▶ [Exercise prompt]: In the data below, how many lines contain the string "التوسع"? Reply with the number only.
★ ★ ★ ★ ★ ★ ★
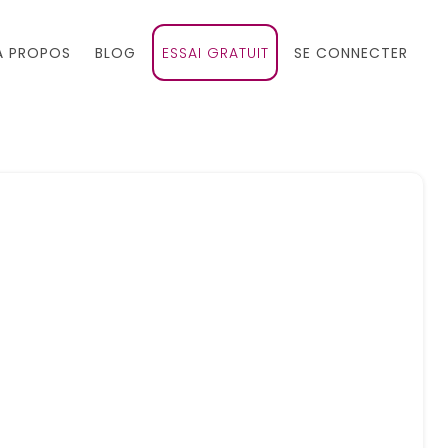
À PROPOS
BLOG
ESSAI GRATUIT
SE CONNECTER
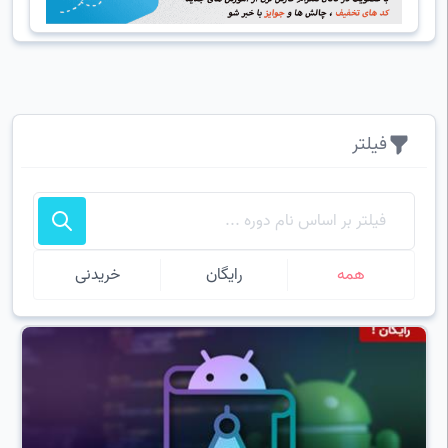
فیلتر
همه
رایگان
خریدنی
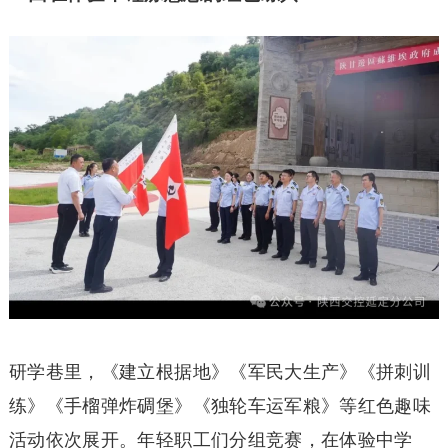
研学巷里，《建立根据地》《军民大生产》《拼刺训
练》《手榴弹炸碉堡》《独轮车运军粮》等红色趣味
活动依次展开。年轻职工们分组竞赛，在体验中学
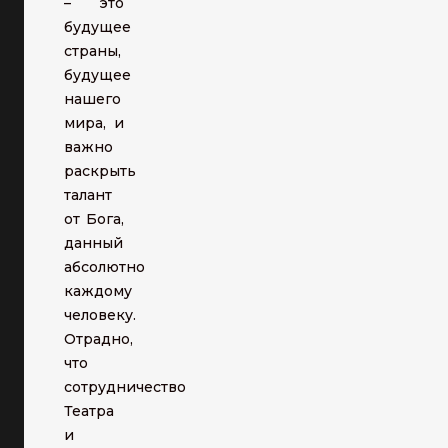
– это
будущее
страны,
будущее
нашего
мира, и
важно
раскрыть
талант
от Бога,
данный
абсолютно
каждому
человеку.
Отрадно,
что
сотрудничество
Театра
и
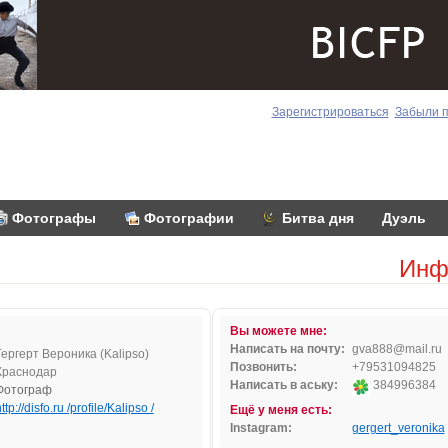
Зарегистрироваться
Забыли 
Фотографы
Фотографии
Битва дня
Дуэль
Инф
Вы можете мне:
Написать на почту:
gva88
8@m
ail.r
u
Гергерт Вероника (Kalipso)
Позвонить:
+79531094825
Краснодар
Написать в аську:
384996384
Фотограф
ttp://disfo.ru /profile/Kalipso /
Ещё у меня есть:
Instagram:
gergert_veronika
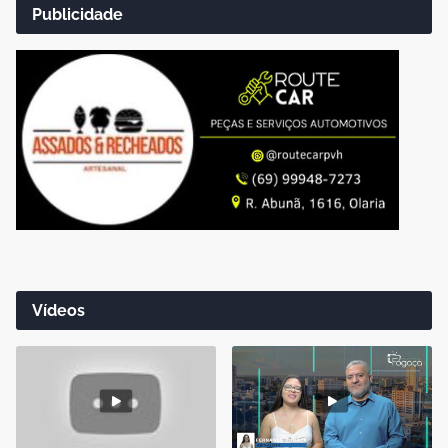
Publicidade
Vídeos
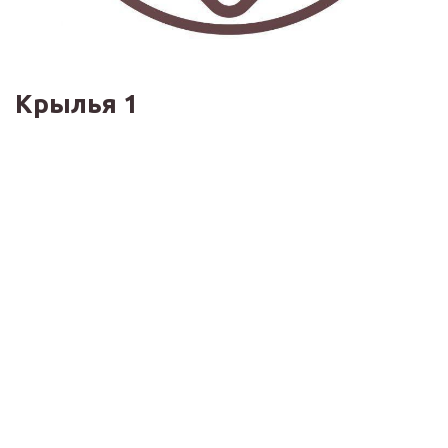
Крылья 1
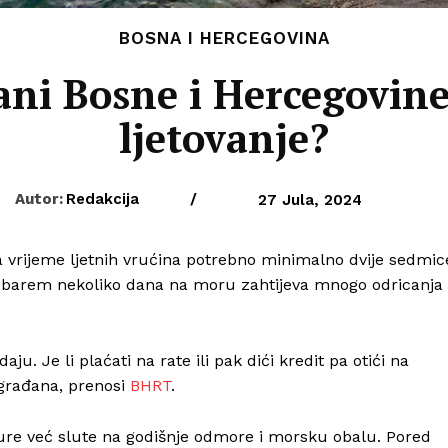
BOSNA I HERCEGOVINA
ni Bosne i Hercegovine 
ljetovanje?
Autor:
Redakcija
/
27 Jula, 2024
 vrijeme ljetnih vrućina potrebno minimalno dvije sedmic
i barem nekoliko dana na moru zahtijeva mnogo odricanja
u. Je li plaćati na rate ili pak dići kredit pa otići na
 građana, prenosi
BHRT
.
ture već slute na godišnje odmore i morsku obalu. Pored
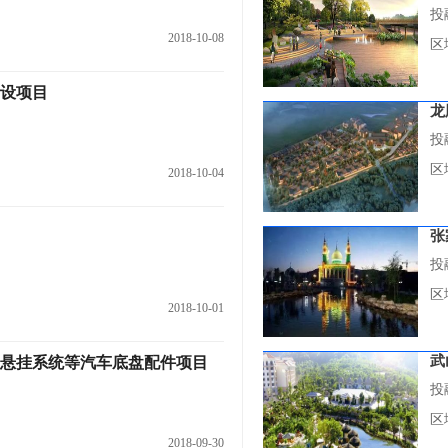
投
2018-10-08
区
设项目
龙
投
区
2018-10-04
张
投
区
2018-10-01
武
和悬挂系统等汽车底盘配件项目
投
区
2018-09-30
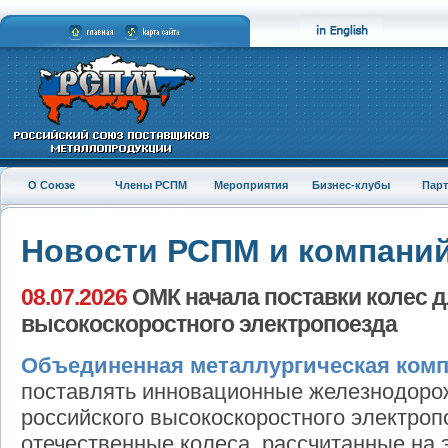
О Союзе
Члены РСПМ
Мероприятия
Бизнес-клубы
Пар
Новости РСПМ и компани
08.07.2026
ОМК начала поставки колес д
высокоскоростного электропоезда
Объединенная металлургическая ком
поставлять инновационные железнодоро
российского высокоскоростного электроп
отечественные колеса, рассчитанные на 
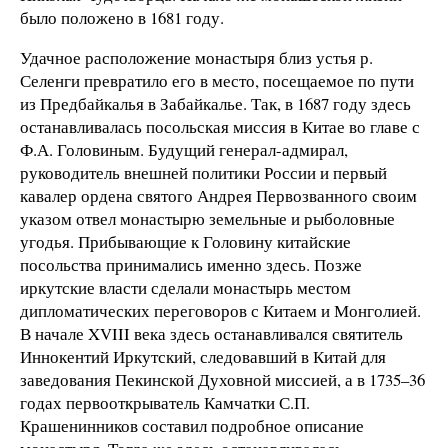
было положено в 1681 году.
Удачное расположение монастыря близ устья р.
Селенги превратило его в место, посещаемое по пути
из Предбайкалья в Забайкалье. Так, в 1687 году здесь
останавливалась посольская миссия в Китае во главе с
Ф.А. Головиным. Будущий генерал-адмирал,
руководитель внешней политики России и первый
кавалер ордена святого Андрея Первозванного своим
указом отвел монастырю земельные и рыболовные
угодья. Прибывающие к Головину китайские
посольства принимались именно здесь. Позже
иркутские власти сделали монастырь местом
дипломатических переговоров с Китаем и Монголией.
В начале XVIII века здесь останавливался святитель
Иннокентий Иркутский, следовавший в Китай для
заведования Пекинской Духовной миссией, а в 1735–36
годах первооткрыватель Камчатки С.П.
Крашенинников составил подробное описание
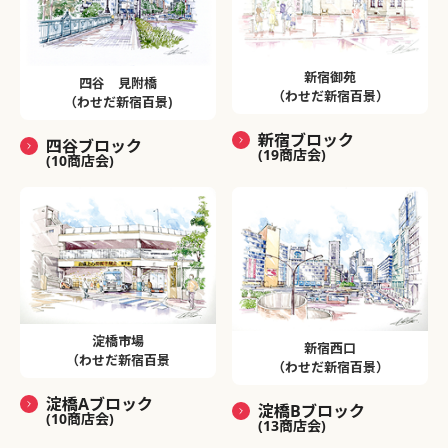
新宿御苑
四谷 見附橋
（わせだ新宿百景）
（わせだ新宿百景)
新宿ブロック
四谷ブロック
(19商店会)
(10商店会)
淀橋市場
新宿西口
（わせだ新宿百景
（わせだ新宿百景）
淀橋Aブロック
淀橋Bブロック
(10商店会)
(13商店会)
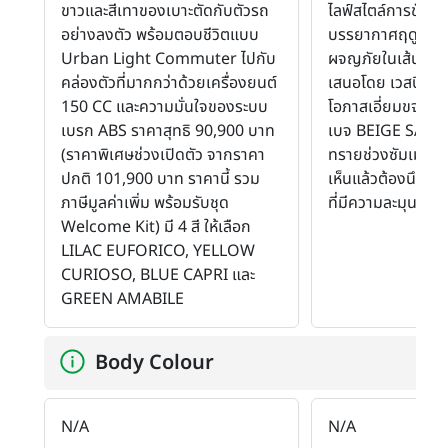
ขาวและสีเทาของเบาะตัดกับตัวรถ
ไลฟ์สไตล์การขับขี่
อย่างลงตัว พร้อมตอบชีวิตแบบ
บรรยากาศฤดูร้อน
Urban Light Commuter ไปกับ
ผจญภัยในเส้นทางอ
คล่องตัวที่มากกว่าด้วยเครื่องยนต์
เสนอโดย เวสปิสตี้ 
150 CC และความมั่นใจของระบบ
โอภาสเอี่ยมขจร มา
เบรก ABS ราคาสุทธิ 90,900 บาท
เบจ BEIGE SABBIA 
(ราคาพิเศษช่วงเปิดตัว จากราคา
ทรายช่วงซัมเมอร์อ
ปกติ 101,900 บาท ราคานี้ รวม
เห็นแล้วต้องนึกถึ
ภาษีมูลค่าเพิ่ม พร้อมรับชุด
ที่มีความละมุนจา
Welcome Kit) มี 4 สี ให้เลือก
LILAC EUFORICO, YELLOW
CURIOSO, BLUE CAPRI และ
GREEN AMABILE
Body Colour
N/A
N/A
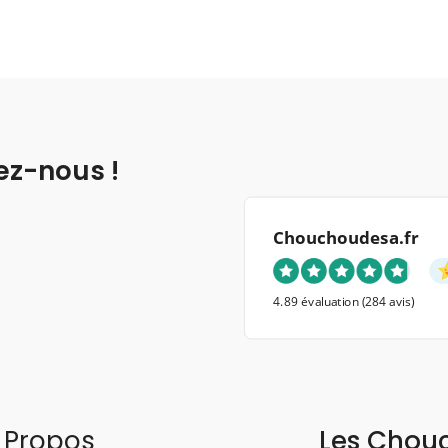
ez-nous !
Chouchoudesa.fr
4.89 évaluation
(284 avis)
 Propos
Les Chou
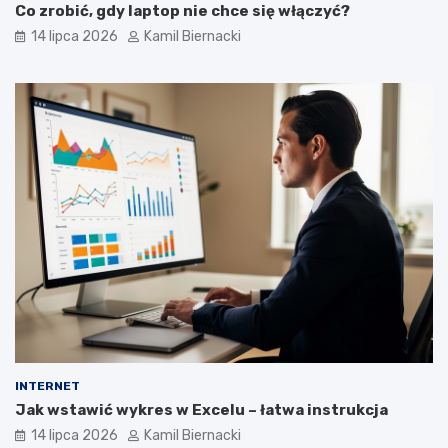
Co zrobić, gdy laptop nie chce się włączyć?
14 lipca 2026
Kamil Biernacki
INTERNET
Jak wstawić wykres w Excelu – łatwa instrukcja
14 lipca 2026
Kamil Biernacki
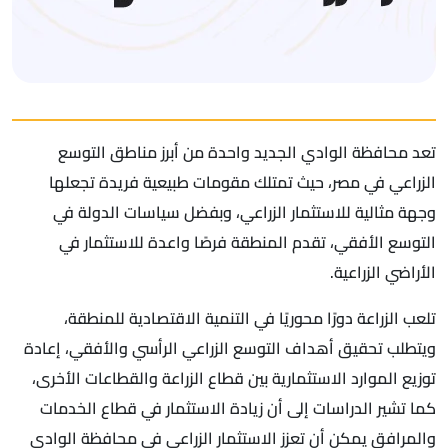
تعد محافظة الوادي الجديد واحدة من أبرز مناطق التوسع
الزراعي في مصر، حيث تمتلك مقومات طبيعية فريدة تجعلها
وجهة مثالية للاستثمار الزراعي، وبفضل سياسات الدولة في
التوسع الأفقي، تقدم المنطقة فرصًا واعدة للاستثمار في
الأراضي الزراعية.
تلعب الزراعة دورًا محوريًا في التنمية الاقتصادية للمنطقة،
ويتطلب تحقيق أهداف التوسع الزراعي الرأسي والأفقي، إعادة
توزيع الموارد الاستثمارية بين قطاع الزراعة والقطاعات الأخرى،
كما تشير الدراسات إلى أن زيادة الاستثمار في قطاع الخدمات
والمرافق يمكن أن تعزز الاستثمار الزراعي في محافظة الوادي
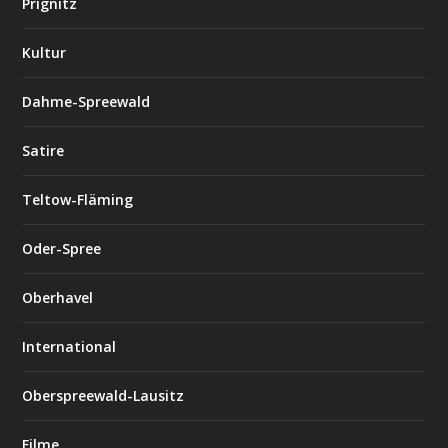
Prignitz
Kultur
Dahme-Spreewald
Satire
Teltow-Fläming
Oder-Spree
Oberhavel
International
Oberspreewald-Lausitz
Filme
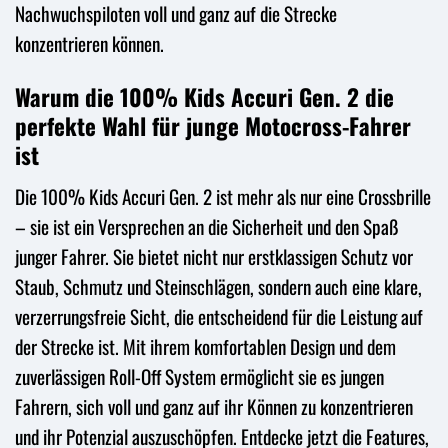
Nachwuchspiloten voll und ganz auf die Strecke
konzentrieren können.
Warum die 100% Kids Accuri Gen. 2 die
perfekte Wahl für junge Motocross-Fahrer
ist
Die 100% Kids Accuri Gen. 2 ist mehr als nur eine Crossbrille
– sie ist ein Versprechen an die Sicherheit und den Spaß
junger Fahrer. Sie bietet nicht nur erstklassigen Schutz vor
Staub, Schmutz und Steinschlägen, sondern auch eine klare,
verzerrungsfreie Sicht, die entscheidend für die Leistung auf
der Strecke ist. Mit ihrem komfortablen Design und dem
zuverlässigen Roll-Off System ermöglicht sie es jungen
Fahrern, sich voll und ganz auf ihr Können zu konzentrieren
und ihr Potenzial auszuschöpfen. Entdecke jetzt die Features,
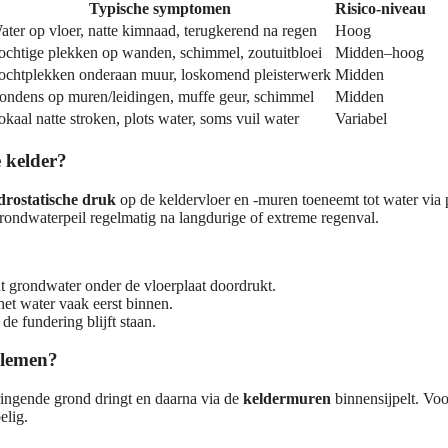
Typische symptomen
Risico-niveau
ater op vloer, natte kimnaad, terugkerend na regen
Hoog
ochtige plekken op wanden, schimmel, zoutuitbloei
Midden–hoog
ochtplekken onderaan muur, loskomend pleisterwerk
Midden
ondens op muren/leidingen, muffe geur, schimmel
Midden
okaal natte stroken, plots water, soms vuil water
Variabel
 kelder?
drostatische druk
op de keldervloer en -muren toeneemt tot water via 
grondwaterpeil regelmatig na langdurige of extreme regenval.
t grondwater onder de vloerplaat doordrukt.
het water vaak eerst binnen.
e fundering blijft staan.
blemen?
ringende grond dringt en daarna via de
keldermuren
binnensijpelt. Voo
elig.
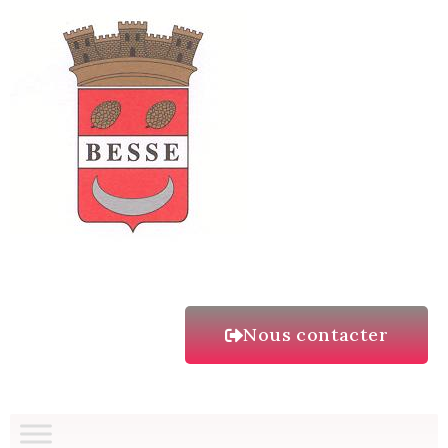
Nous contacter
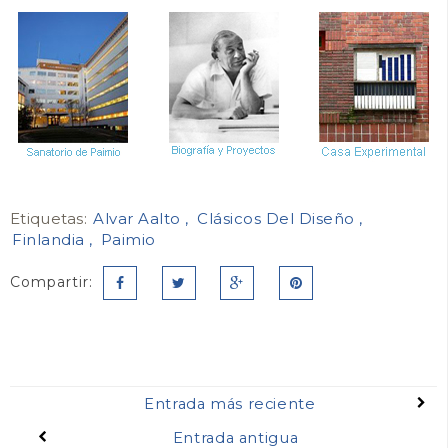
Etiquetas:
Alvar Aalto
Clásicos Del Diseño
Finlandia
Paimio
Compartir:
Entrada más reciente
Entrada antigua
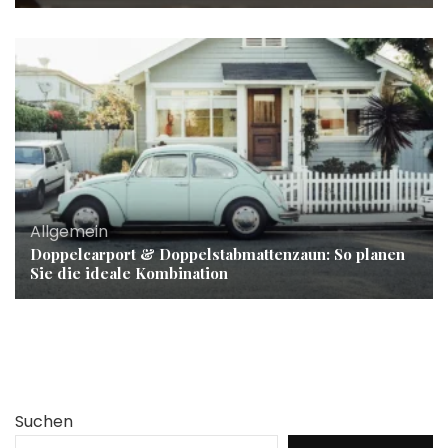
Allgemein
Doppelcarport & Doppelstabmattenzaun: So planen
Sie die ideale Kombination
Suchen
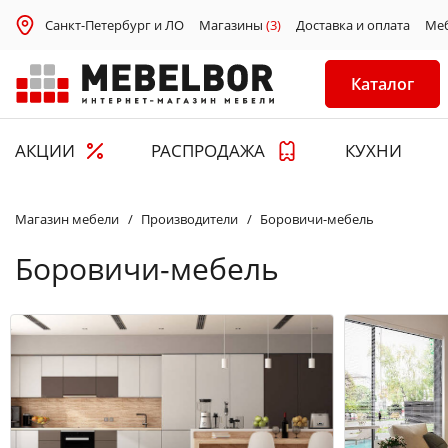
Санкт-Петербург и ЛО
Магазины
(3)
Доставка и оплата
Ме
Каталог
АКЦИИ
РАСПРОДАЖА
КУХНИ
Магазин мебели
Производители
Боровичи-мебель
Боровичи-мебель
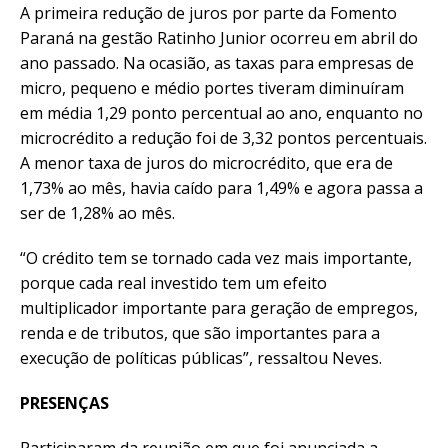
A primeira redução de juros por parte da Fomento
Paraná na gestão Ratinho Junior ocorreu em abril do
ano passado. Na ocasião, as taxas para empresas de
micro, pequeno e médio portes tiveram diminuíram
em média 1,29 ponto percentual ao ano, enquanto no
microcrédito a redução foi de 3,32 pontos percentuais.
A menor taxa de juros do microcrédito, que era de
1,73% ao mês, havia caído para 1,49% e agora passa a
ser de 1,28% ao mês.
“O crédito tem se tornado cada vez mais importante,
porque cada real investido tem um efeito
multiplicador importante para geração de empregos,
renda e de tributos, que são importantes para a
execução de políticas públicas”, ressaltou Neves.
PRESENÇAS
Participaram da reunião em que foi anunciada a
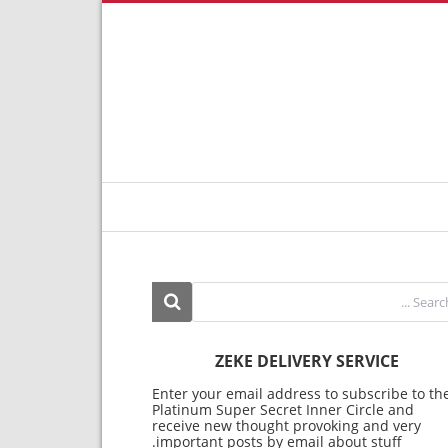
ZEKE DELIVERY SERVICE
Enter your email address to subscribe to th
Platinum Super Secret Inner Circle and
receive new thought provoking and very
important posts by email about stuff.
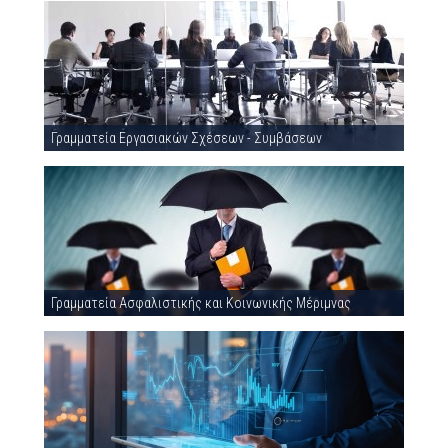
Γραμματεία Εργασιακών Σχέσεων - Συμβάσεων
Γραμματεία Ασφαλιστικής και Κοινωνικής Μέριμνας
★ ★ ★ ★ ★ ★ ★
▶ [Response]: 3